Records shown:
----------------------------------------

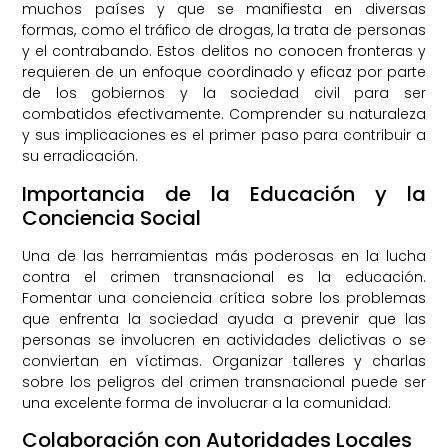
muchos países y que se manifiesta en diversas
formas, como el tráfico de drogas, la trata de personas
y el contrabando. Estos delitos no conocen fronteras y
requieren de un enfoque coordinado y eficaz por parte
de los gobiernos y la sociedad civil para ser
combatidos efectivamente. Comprender su naturaleza
y sus implicaciones es el primer paso para contribuir a
su erradicación.
Importancia de la Educación y la
Conciencia Social
Una de las herramientas más poderosas en la lucha
contra el crimen transnacional es la educación.
Fomentar una conciencia crítica sobre los problemas
que enfrenta la sociedad ayuda a prevenir que las
personas se involucren en actividades delictivas o se
conviertan en víctimas. Organizar talleres y charlas
sobre los peligros del crimen transnacional puede ser
una excelente forma de involucrar a la comunidad.
Colaboración con Autoridades Locales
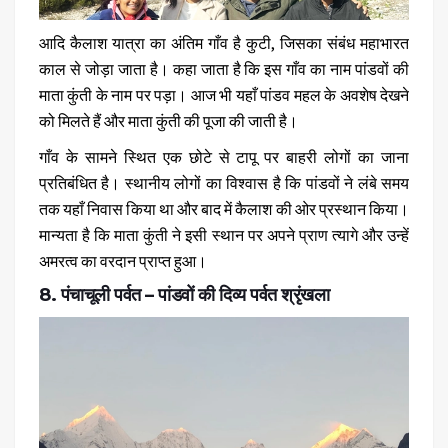
आदि कैलाश यात्रा का अंतिम गाँव है
कुटी
, जिसका संबंध महाभारत
काल से जोड़ा जाता है। कहा जाता है कि इस गाँव का नाम पांडवों की
माता कुंती के नाम पर पड़ा। आज भी यहाँ पांडव महल के अवशेष देखने
को मिलते हैं और माता कुंती की पूजा की जाती है।
गाँव के सामने स्थित एक छोटे से टापू पर बाहरी लोगों का जाना
प्रतिबंधित है। स्थानीय लोगों का विश्वास है कि पांडवों ने लंबे समय
तक यहाँ निवास किया था और बाद में कैलाश की ओर प्रस्थान किया।
मान्यता है कि माता कुंती ने इसी स्थान पर अपने प्राण त्यागे और उन्हें
अमरत्व का वरदान प्राप्त हुआ।
8. पंचाचूली पर्वत – पांडवों की दिव्य पर्वत श्रृंखला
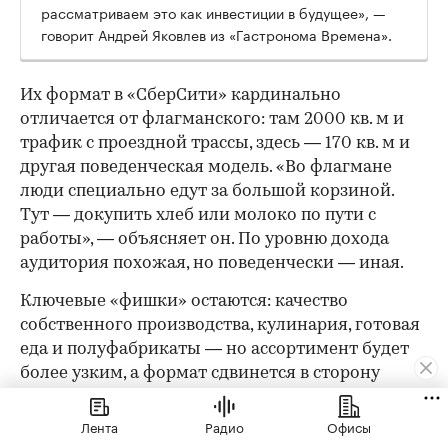
рассматриваем это как инвестиции в будущее», —
говорит Андрей Яковлев из «Гастронома Времена».
Их формат в «СберСити» кардинально
отличается от флагманского: там 2000 кв. м и
трафик с проездной трассы, здесь — 170 кв. м и
другая поведенческая модель. «Во флагмане
люди специально едут за большой корзиной.
Тут — докупить хлеб или молоко по пути с
работы», — объясняет он. По уровню дохода
аудитория похожая, но поведенчески — иная.
Ключевые «фишки» остаются: качество
собственного производства, кулинария, готовая
еда и полуфабрикаты — но ассортимент будет
более узким, а формат сдвинется в сторону
ежедневных небольших покупок. Впрочем,
малым форматом история не ограничивается: в
Лента
Радио
Офисы
составе офисного кластера «СберСити» команда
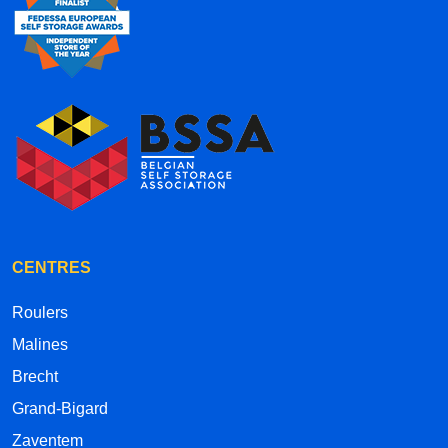
CENTRES
Roulers
Malines
Brecht
Grand-Bigard
Zaventem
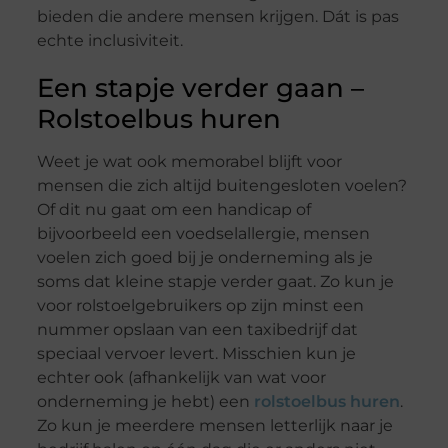
bieden die andere mensen krijgen. Dát is pas
echte inclusiviteit.
Een stapje verder gaan –
Rolstoelbus huren
Weet je wat ook memorabel blijft voor
mensen die zich altijd buitengesloten voelen?
Of dit nu gaat om een handicap of
bijvoorbeeld een voedselallergie, mensen
voelen zich goed bij je onderneming als je
soms dat kleine stapje verder gaat. Zo kun je
voor rolstoelgebruikers op zijn minst een
nummer opslaan van een taxibedrijf dat
speciaal vervoer levert. Misschien kun je
echter ook (afhankelijk van wat voor
onderneming je hebt) een
rolstoelbus huren
.
Zo kun je meerdere mensen letterlijk naar je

----------------------------------------

What you need to do: Swap "Grand-Bigard" for "Groot-Bijgaarden" in the text of every record above, and reproduce those lines with nothing else changed. Omit the pictures from the output.

Expected output:
muchos países y que se manifiesta en diversas
formas, como el tráfico de drogas, la trata de personas
y el contrabando. Estos delitos no conocen fronteras y
requieren de un enfoque coordinado y eficaz por parte
de los gobiernos y la sociedad civil para ser
combatidos efectivamente. Comprender su naturaleza
y sus implicaciones es el primer paso para contribuir a
su erradicación.
Importancia de la Educación y la
Conciencia Social
Una de las herramientas más poderosas en la lucha
contra el crimen transnacional es la educación.
Fomentar una conciencia crítica sobre los problemas
que enfrenta la sociedad ayuda a prevenir que las
personas se involucren en actividades delictivas o se
conviertan en víctimas. Organizar talleres y charlas
sobre los peligros del crimen transnacional puede ser
una excelente forma de involucrar a la comunidad.
Colaboración con Autoridades Locales
आदि कैलाश यात्रा का अंतिम गाँव है
कुटी
, जिसका संबंध महाभारत
काल से जोड़ा जाता है। कहा जाता है कि इस गाँव का नाम पांडवों की
माता कुंती के नाम पर पड़ा। आज भी यहाँ पांडव महल के अवशेष देखने
को मिलते हैं और माता कुंती की पूजा की जाती है।
गाँव के सामने स्थित एक छोटे से टापू पर बाहरी लोगों का जाना
प्रतिबंधित है। स्थानीय लोगों का विश्वास है कि पांडवों ने लंबे समय
तक यहाँ निवास किया था और बाद में कैलाश की ओर प्रस्थान किया।
मान्यता है कि माता कुंती ने इसी स्थान पर अपने प्राण त्यागे और उन्हें
अमरत्व का वरदान प्राप्त हुआ।
8. पंचाचूली पर्वत – पांडवों की दिव्य पर्वत श्रृंखला
рассматриваем это как инвестиции в будущее», —
говорит Андрей Яковлев из «Гастронома Времена».
Их формат в «СберСити» кардинально
отличается от флагманского: там 2000 кв. м и
трафик с проездной трассы, здесь — 170 кв. м и
другая поведенческая модель. «Во флагмане
люди специально едут за большой корзиной.
Тут — докупить хлеб или молоко по пути с
работы», — объясняет он. По уровню дохода
аудитория похожая, но поведенчески — иная.
Ключевые «фишки» остаются: качество
собственного производства, кулинария, готовая
еда и полуфабрикаты — но ассортимент будет
более узким, а формат сдвинется в сторону
ежедневных небольших покупок. Впрочем,
малым форматом история не ограничивается: в
Лента
Радио
Офисы
составе офисного кластера «СберСити» команда
CENTRES
Roulers
Malines
Brecht
Groot-Bijgaarden
Zaventem
bieden die andere mensen krijgen. Dát is pas
echte inclusiviteit.
Een stapje verder gaan –
Rolstoelbus huren
Weet je wat ook memorabel blijft voor
mensen die zich altijd buitengesloten voelen?
Of dit nu gaat om een handicap of
bijvoorbeeld een voedselallergie, mensen
voelen zich goed bij je onderneming als je
soms dat kleine stapje verder gaat. Zo kun je
voor rolstoelgebruikers op zijn minst een
nummer opslaan van een taxibedrijf dat
speciaal vervoer levert. Misschien kun je
echter ook (afhankelijk van wat voor
onderneming je hebt) een
rolstoelbus huren
.
Zo kun je meerdere mensen letterlijk naar je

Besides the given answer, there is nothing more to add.